BEGIN
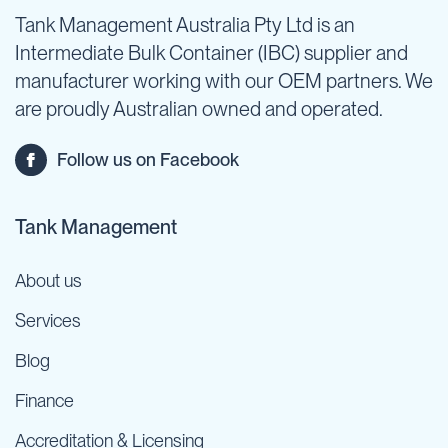
Tank Management Australia Pty Ltd is an
Intermediate Bulk Container (IBC) supplier and
manufacturer working with our OEM partners. We
are proudly Australian owned and operated.
Follow us on Facebook
Tank Management
About us
Services
Blog
Finance
Accreditation & Licensing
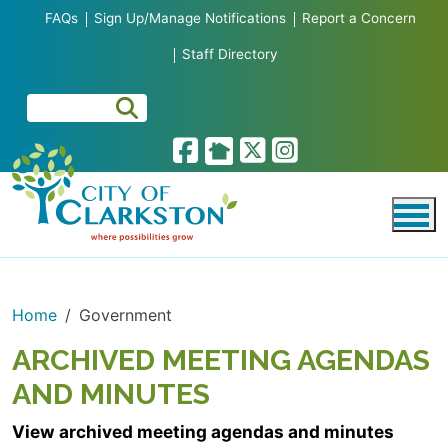
Skip to main content
FAQs
Sign Up/Manage Notifications
Report a Concern
Staff Directory
Home
Government
ARCHIVED MEETING AGENDAS
AND MINUTES
View archived meeting agendas and minutes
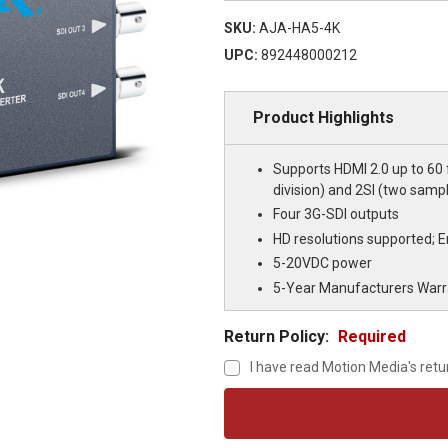
SKU:
AJA-HA5-4K
UPC:
892448000212
Product Highlights
Supports HDMI 2.0 up to 60 f
division) and 2SI (two samp
Four 3G-SDI outputs
HD resolutions supported;
5-20VDC power
5-Year Manufacturers Warr
Return Policy:
Required
I have read Motion Media's retu
Current
Stock:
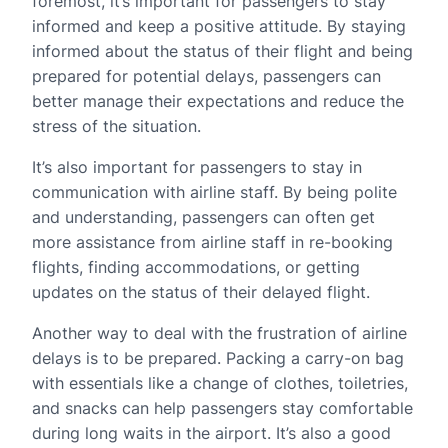
foremost, it’s important for passengers to stay
informed and keep a positive attitude. By staying
informed about the status of their flight and being
prepared for potential delays, passengers can
better manage their expectations and reduce the
stress of the situation.
It’s also important for passengers to stay in
communication with airline staff. By being polite
and understanding, passengers can often get
more assistance from airline staff in re-booking
flights, finding accommodations, or getting
updates on the status of their delayed flight.
Another way to deal with the frustration of airline
delays is to be prepared. Packing a carry-on bag
with essentials like a change of clothes, toiletries,
and snacks can help passengers stay comfortable
during long waits in the airport. It’s also a good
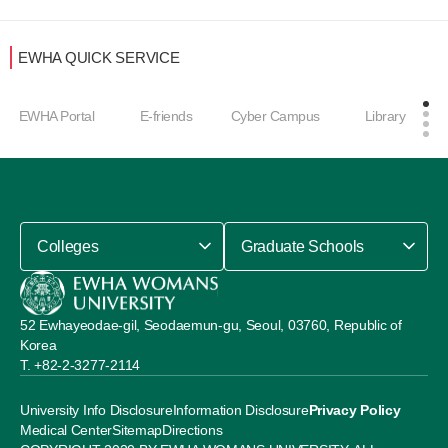
EWHA QUICK SERVICE
EWHA Portal
E-friends
Cyber Campus
Library
Colleges
Graduate Schools
52 Ewhayeodae-gil, Seodaemun-gu, Seoul, 03760, Republic of
Korea
+82-2-3277-2114
University Info Disclosure
Information Disclosure
Privacy Policy
Medical Center
Sitemap
Directions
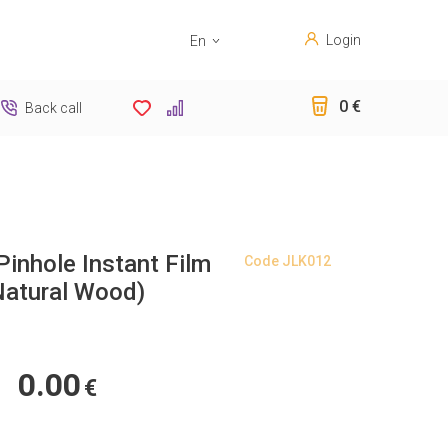
Login
En
Sk
0 €
Back call
Pinhole Instant Film
Code
JLK012
atural Wood)
0.00
€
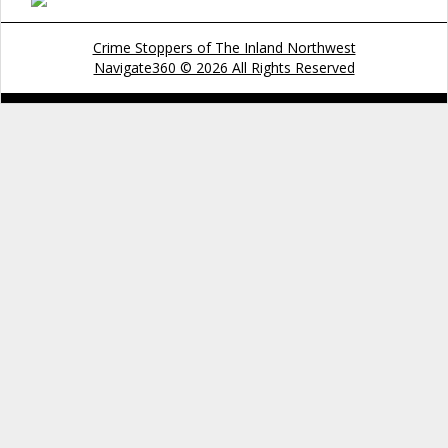
Crime Stoppers of The Inland Northwest
Navigate360 © 2026 All Rights Reserved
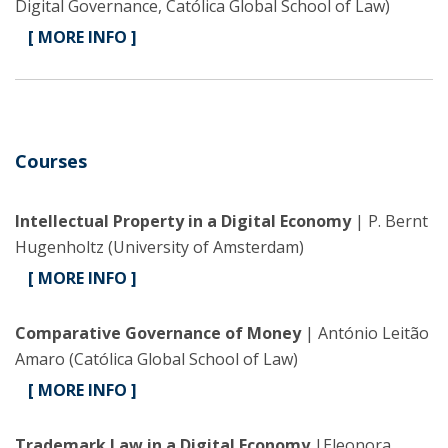
Digital Governance, Católica Global School of Law)
[ MORE INFO ]
Courses
Intellectual Property in a Digital Economy
| P. Bernt
Hugenholtz (University of Amsterdam)
[ MORE INFO ]
Comparative Governance of Money
| António Leitão
Amaro (Católica Global School of Law)
[ MORE INFO ]
Trademark Law in a Digital Economy
|Eleonora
END
What the task asks | Search the records for the word "delays". Copy every line that has it.

Your response |
prepared for potential delays, passengers can
delays is to be prepared. Packing a carry-on bag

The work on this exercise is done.